OpenShift AI ties into the rest of the Red Hat stack in ways that matter:

  • OpenShift GitOps. All of OpenShift AI’s CRs (workbenches, pipelines, inference services, model versions) are first-class Kubernetes objects. ApplicationSet + ClusterDecisionResource means you can deploy model serving across an RHACM-managed fleet — see the OpenShift GitOps post.
  • RHACM. Multi-cluster training with one hub plus many spokes (e.g., per-region GPU pools) is operable through Placement.
  • RHACS. Inference services are containers; RHACS scans them, applies the same admission and runtime policies as any other workload — see the RHACS post.
  • OpenShift Service Mesh. Traffic shifting, mTLS, observability for inference endpoints, including for canary rollouts of model versions.
  • OpenShift Pipelines (Tekton). Continuous integration for the code side of model development — image builds, lint, test — running alongside Data Science Pipelines for the training side.
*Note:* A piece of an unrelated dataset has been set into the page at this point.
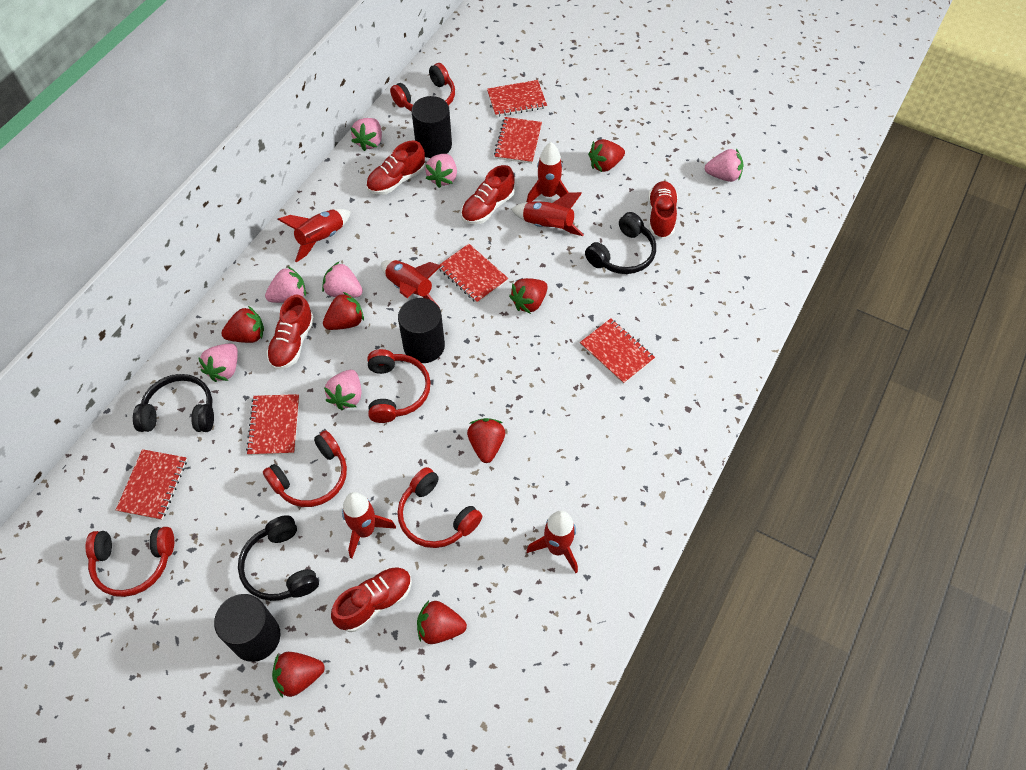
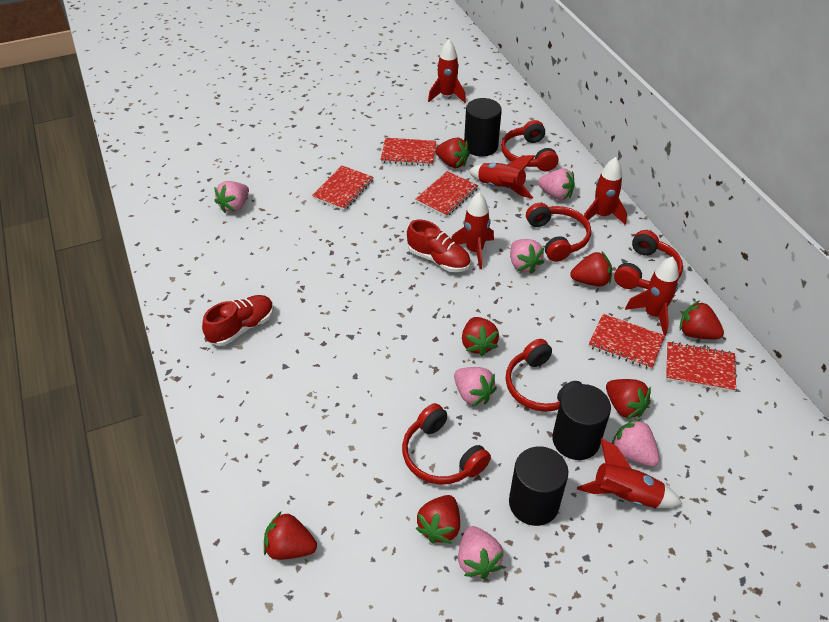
black headphones: [133,374,214,432] [238,515,319,601] [585,212,656,274] = 3 -> none = 0
pink strawberry: [198,343,238,382] [265,266,306,303] [322,262,363,298] [324,370,361,410] [351,118,382,151] [425,154,457,188] [705,149,744,182] = 7 -> [214,181,249,213] [454,367,497,406] [458,526,504,579] [510,239,544,274] [538,168,575,200] [612,419,660,467] = 6
red notebook: [116,449,187,520] [246,394,299,456] [439,244,509,304] [487,80,547,117] [494,117,542,164] [580,318,655,384] = 6 -> [312,166,374,211] [381,138,436,166] [415,171,478,217] [588,314,665,370] [666,341,736,392] = 5
red shoe: [267,295,314,370] [331,567,412,632] [366,140,425,195] [461,165,515,224] [648,181,678,239] = 5 -> [202,295,274,346] [407,220,471,272] = 2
The platform doesn’t reinvent any of these; it extends them with AI-specific CRs and curated images.

Limitations and pitfalls

  • GPU economics. GPU nodes are the dominant cost. Autoscale-to-zero on KServe inference helps; the harder problem is training jobs that hold GPUs idle between steps. Watch GPU utilization, not just allocation.
  • Image curation overhead. Curated workbench images are convenient but can lag the framework versions data scientists want. Plan for custom workbench images per team — it’s straightforward but it’s work.
  • Operator stack is heavy. OpenShift AI pulls in Service Mesh, Serverless, Pipelines, Authorino, GPU Operator, and its own operator. Each is fine; the aggregate is significant. A cluster running OpenShift AI is not a small cluster.
  • vLLM versioning. The vLLM runtime updates frequently and supports new model architectures on each release. The version shipped with OpenShift AI lags upstream by a few weeks. For bleeding-edge models, you may need to build a custom serving runtime image.
  • Fine-tuning ≠ training-from-scratch. OpenShift AI is excellent for fine-tuning and inference. Training a foundation model from scratch is a different scale and a different conversation; the platform supports it, but it’s rarely the right choice unless you have a very specific reason.
  • Don’t run notebooks in prod. The Workbench is a development environment. Production training runs should be Pipelines; production inference should be KServe InferenceService. The platform makes the distinction easy to ignore — don’t.

Where to start

  1. Install the OpenShift AI Operator on a cluster with at least one GPU node available (NVIDIA GPU Operator if you’re on NVIDIA hardware).
  2. Open the dashboard. Create a Project. Spin up a Workbench with a CUDA-enabled image.
  3. Walk the bookinfo-equivalent: pull a public dataset, train a small classifier, save to S3 — entirely from the notebook. Validates the platform without involving pipelines yet.
  4. Convert that notebook into a Data Science Pipeline. Validate that the same code runs end-to-end without you in front of it.
  5. Register the resulting model in the Model Registry, then deploy via KServe. Hit the inference endpoint with curl. This is the “I have an end-to-end model lifecycle” milestone.
  6. Then introduce distributed training, vLLM-based LLM serving, or InstructLab — whichever maps to your actual workload. Don’t add scale or LLM tooling before the lifecycle works on a small classical model.

The mistake to avoid: treating OpenShift AI as a Jupyter-hosting service. The dashboard makes that easy because spinning up a Workbench is the path of least resistance. The platform’s value is in everything after the notebook — pipelines, registry, serving — and teams that don’t progress past Workbench-as-dev-environment never realize it.